EMF Research Publications - SRP Position Statement

News Story from 2nd May 2018

EMF Research Publications - SRP Position Statement

From time to time the Society for Radiological Protection receives requests to comment on specific research publications about the possible effects of electromagnetic fields or optical radiations on health. Members of the Electromagnetic Fields & Optical Radiation Committee are radiation protection professionals who keep up to date with research developments as part of their professional work. However, as volunteers they are unable to provide detailed responses to questions about each specific research paper.
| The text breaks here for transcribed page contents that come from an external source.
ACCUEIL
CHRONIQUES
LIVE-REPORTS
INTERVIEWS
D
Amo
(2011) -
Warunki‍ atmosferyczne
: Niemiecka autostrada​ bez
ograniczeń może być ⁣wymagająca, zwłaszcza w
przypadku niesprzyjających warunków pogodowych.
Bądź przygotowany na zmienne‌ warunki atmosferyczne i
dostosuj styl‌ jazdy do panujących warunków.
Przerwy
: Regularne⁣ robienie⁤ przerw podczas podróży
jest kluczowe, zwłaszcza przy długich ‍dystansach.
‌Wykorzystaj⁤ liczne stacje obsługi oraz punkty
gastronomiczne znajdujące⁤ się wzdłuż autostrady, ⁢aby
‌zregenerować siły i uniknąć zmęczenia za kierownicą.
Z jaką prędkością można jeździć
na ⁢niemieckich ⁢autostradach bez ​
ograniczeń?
Instead this Position Statement sets out some general principles that we believe should guide the evaluation of all research relating to the possible health effects of electromagnetic fields and optical radiations.
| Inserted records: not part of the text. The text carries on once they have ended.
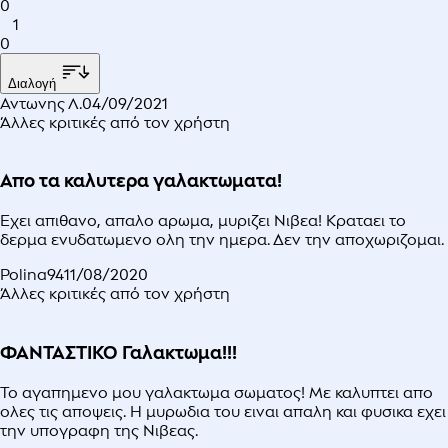
0
1
0
Διαλογή
Αντωνης Λ.
04/09/2021
Άλλες κριτικές από τον χρήστη
Απο τα καλυτερα γαλακτωματα!
Εχει απιθανο, απαλο αρωμα, μυριζει Νιβεα! Κραταει το
δερμα ενυδατωμενο ολη την ημερα. Δεν την αποχωριζομαι.
Polina94
11/08/2020
Άλλες κριτικές από τον χρήστη
ΦΑΝΤΑΣΤΙΚΟ Γαλακτωμα!!!
Το αγαπημενο μου γαλακτωμα σωματος! Με καλυπτει απο
ολες τις αποψεις. Η μυρωδια του ειναι απαλη και φυσικα εχει
την υπογραφη της Νιβεας.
  • It is important to stress that the current state of knowledge is based on the results of a very large body of research literature that has accumulated over many years. Any new data simply adds to this body of information and cannot be viewed in isolation.   It is essential that new research should be subject to scrutiny by following a process of independent peer review. 
  • We believe that when considering the possibility of adverse health effects, the greatest weight should be assigned to evidence obtained from studies of people. These may be either epidemiological studies on groups of exposed people or provocation studies using volunteers. Both should adhere to the general principles for high quality research detailed in our Statement.
  • We recognise that the interpretation of evidence from studies of people may be complex. A study may provide evidence of a statistical association between an exposure and an effect on health, but this does not necessarily prove that the exposure causes the health effect. In 1965, the epidemiologist Sir Austin Bradford Hill established nine principles (listed in our Statement) to be considered when assessing if epidemiological results provide evidence of causality. These were not intended as rigid criteria, but rather as guidelines to aid the design of studies and assist in the interpretation of results. Although we recognise that these principles were established over 50 years ago and research techniques have developed considerably in the intervening period, we believe that the Bradford Hill Criteria still provide a useful basis for evaluating causality.
  • We are firmly of the view that the quality of research should be a major factor in deciding how much weight to place on the results. It is difficult to place hard rules on the definition of research quality and very little research is beyond any criticism. Elements that we consider to be of importance are listed in our Position Statement.